We looked specifically at the case of Code for Romania, a civic tech nonprofit from 2016, which has the aim to equip both civil society and public sector in more high quality public services. For example, within education, healthcare, environmental, social services. They develop, host and maintain these services for the public sector. Sometimes they transfer it to these organizations as well. They have a very structured process in how to do this and how to identify the critical areas.

Which archetype to choose?

This is very dependent on who you are, where you are, etc. But one thing you should definitely start out with doing is look into your local area and your own nation. What initiatives are there? Who can you learn from? Who can you interact with? Who can you collaborate with? Who can you join forces with?

One thing we really noted among the cases and the interviews was this need for growing common institutional capabilities here, common capacities, joining forces, pooling resources, pooling knowledge, creating knowledge, addressing common challenges as the ones we’ve talked about today. And on a positive note, we also know that with this need, that there is a will, especially from the more capable organizations to support those less capable.

Here, the Association-based OSPOs really provided a great example, how the larger municipalities, those with stronger budgets and internal development resources, take a lead and drive the development, but also enable those less capable, but still as important, actors to join in, contribute, be it financially just or tag along, but also with important inputs on different use cases and so on.

Collaboration needed cross-sector and cross-border

The archetype of Complementary support functions / Civil-society OSPOs highlights the potential of the other actors outside of the public sector stepping up.
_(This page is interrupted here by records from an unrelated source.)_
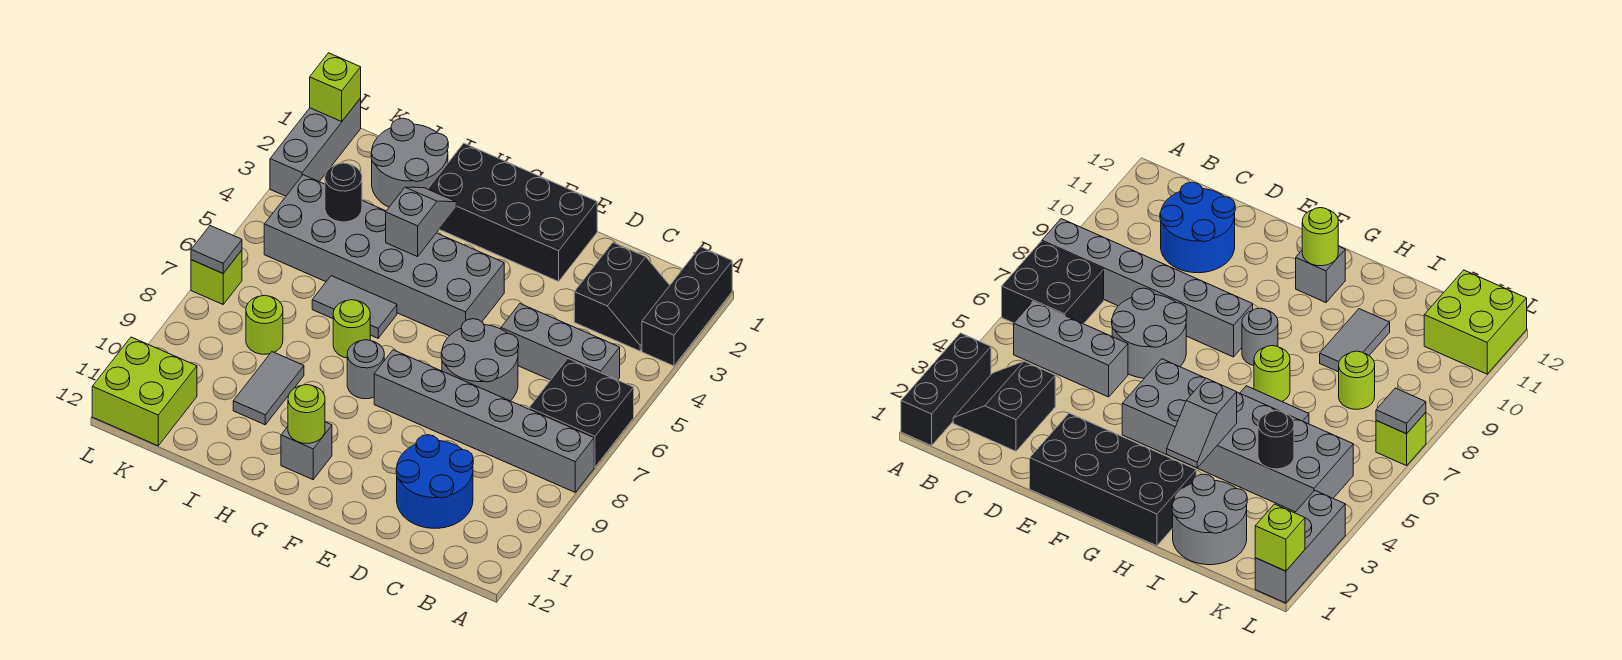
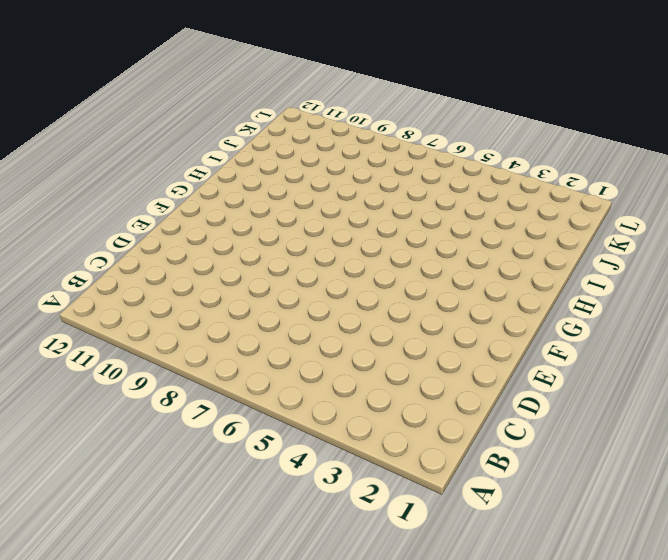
none -> black brick A1:A3 level 1
none -> black brick A6:B7 level 1
none -> grey brick A8:F8 level 1

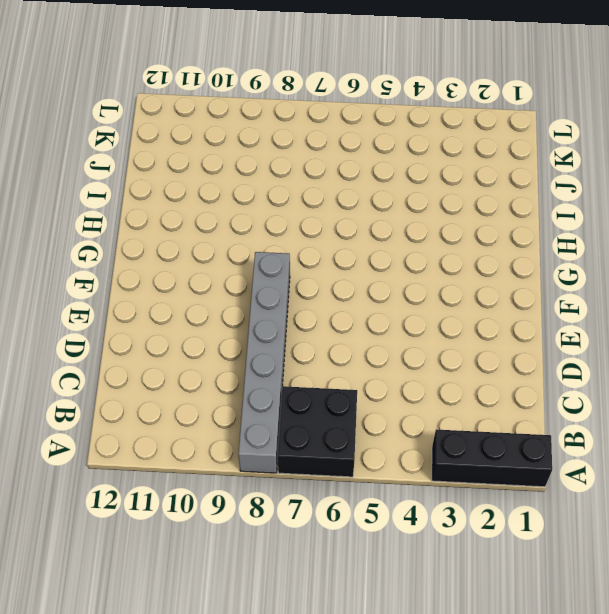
none -> black slope B2:C3 level 1 top C
none -> grey brick B5:D5 level 1
none -> blue round brick C10:D11 level 1

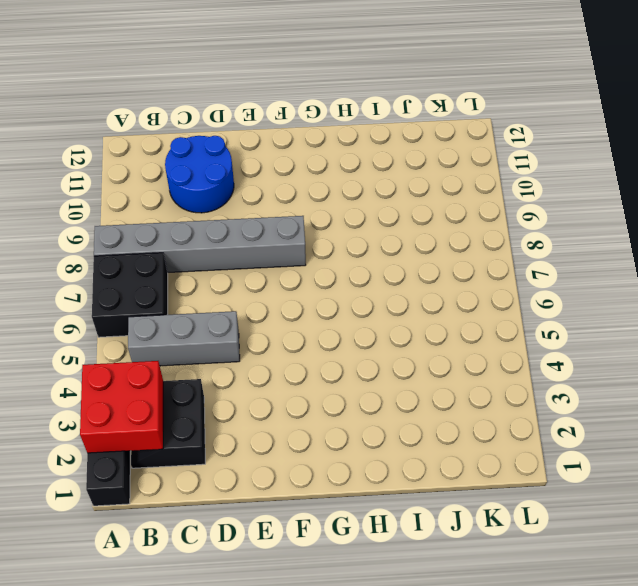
red brick A2:B3 level 2 -> none
none -> grey round brick D6:E7 level 1
none -> black brick E1:H2 level 1
none -> grey brick F4:K5 level 1

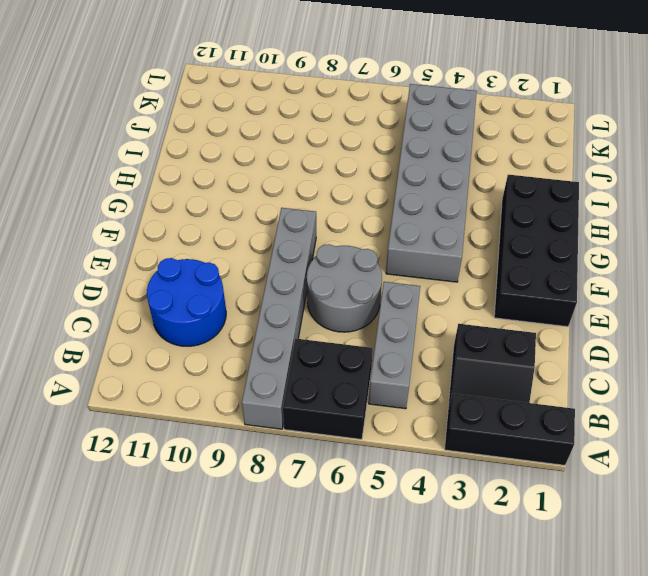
none -> grey round brick G8 level 1
none -> grey brick G11 level 1
none -> grey tile H6:I6 level 1

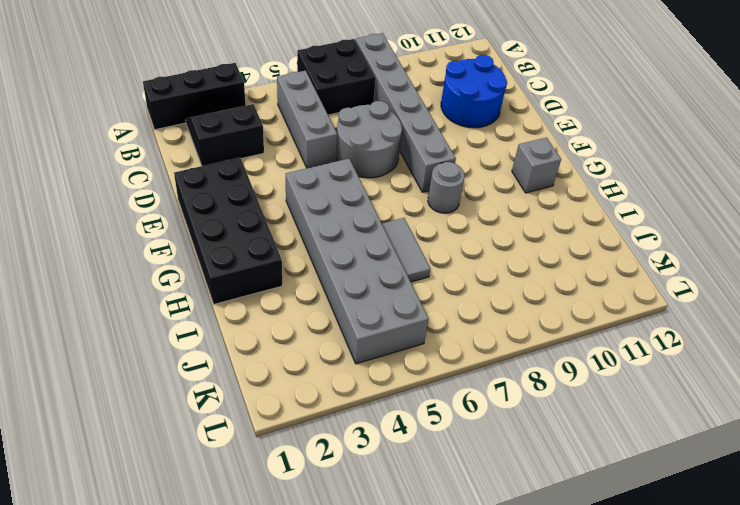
none -> lime round brick H7 level 1
none -> grey round brick I1:J2 level 1
none -> grey tile I9:I10 level 1

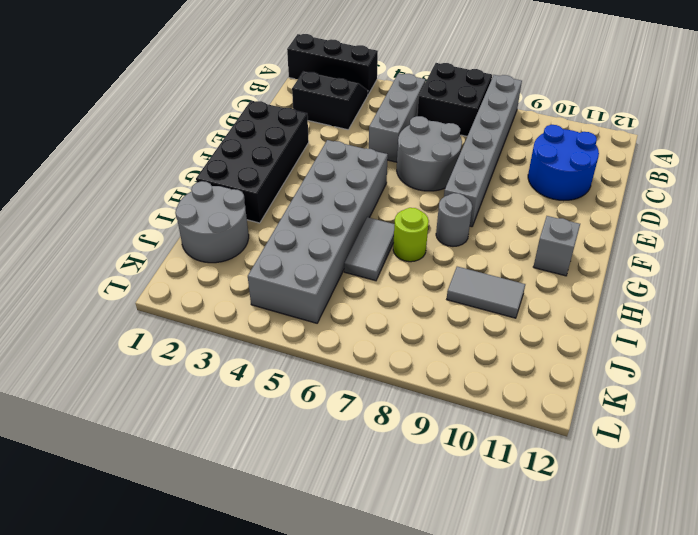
none -> lime round brick J8 level 1
none -> lime brick K11:L12 level 1
none -> grey brick L1:L3 level 1

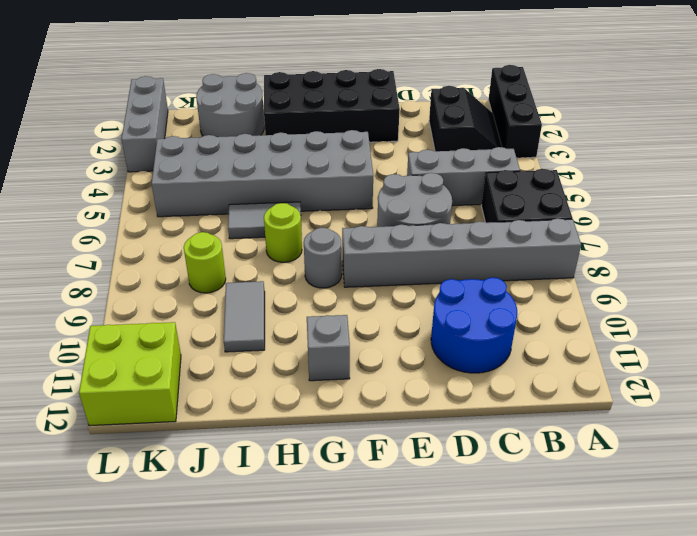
none -> lime brick L7 level 1
none -> lime round brick G11 level 2
none -> grey slope H3:H4 level 2 top 4

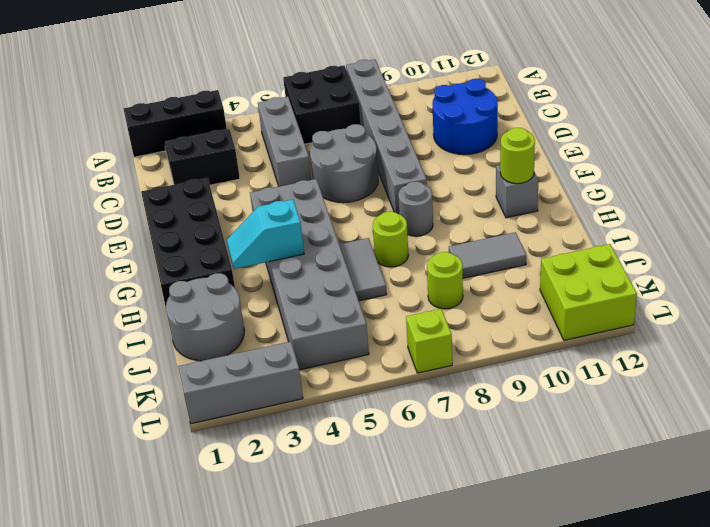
cyan slope H3:H4 level 2 top 4 -> grey slope H3:H4 level 2 top 4
none -> black round brick J4 level 2
none -> lime brick L1 level 2
none -> grey tile L7 level 2

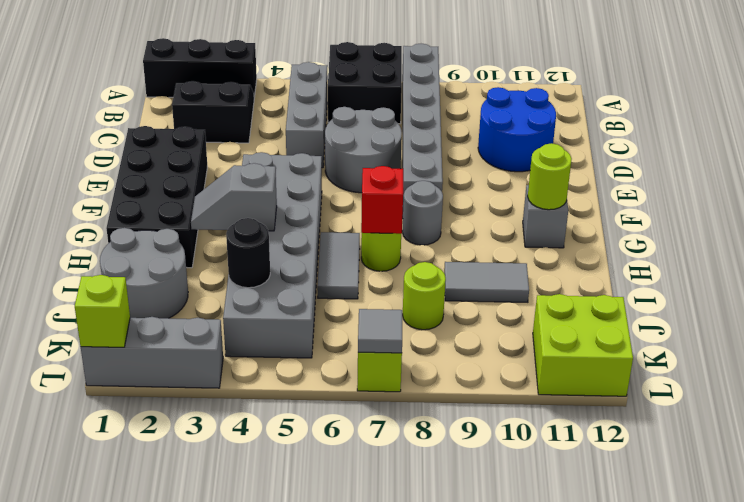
red brick H7 level 2 -> none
This is important in cases where Government may not have the will or resources to prioritize open source or digital transformation at large. Public sector organizations should hence strive to go outside of the public sector, include and talk to academia in terms of open science, knowledge transfer with the civic tech society, and interact with the industry who are leading the best practice and the development in terms of organizational use and consumption and collaboration, and especially sustainability. This is a collaboartive effort we need to do both on the international, national and local levels of society.

The OSPO - a policy enabler and change agent

To close and looking forward, the OSPO, as we can note, whatever name, is a support function, an enabler, and a change agent. It’s a driver of culture and organizational change, helping to address the fundamental fear and challenges that arise in people’s minds when they hear the word Open. Again, this is not unique for public sector in any way. Either way, these fears and concerns need to be met and acknowledged. Risks and costs need to be weigthed against the benefits and potential of going open. And the OSPO can really help provide you with the necessary tools and introducing the best practices.

Again, as noted in out earlier report on policy and support actions in public sector, defining a policy is not enough. You have to provide the knowledge, the support, the understanding, tooling infrastructure of how to actually know how to understand the requirement, but also from the vendor perspective. The OSPO is a policy enabler. You have the policy and you have the enablers with the OSPO, as we saw, for example, in the case of Italy. So this is needed to actually for us to reach the different policy goals, be it sovereignty, interoperability or innovation. And what we can note here is that the OSPO will continue to play a pivotal role going forward.

Ideally, the OSPO would dissipate with time as it will have a natural transition, as we’ve seen in a lot of the big tech companies that are down investing on their OSPOs. But that’s due to the fact that they are actually undergoing this change, that openness has started to become a natural part of the organization of how people work. And the term open source here, we need to go on and that will come gradually and naturally just to also include open data. We shouldn’t just not talk about open data. We need to talk about open data, software, standards, and also silicon, hardware, science, and not to forget open source AI (which is yet to be defined).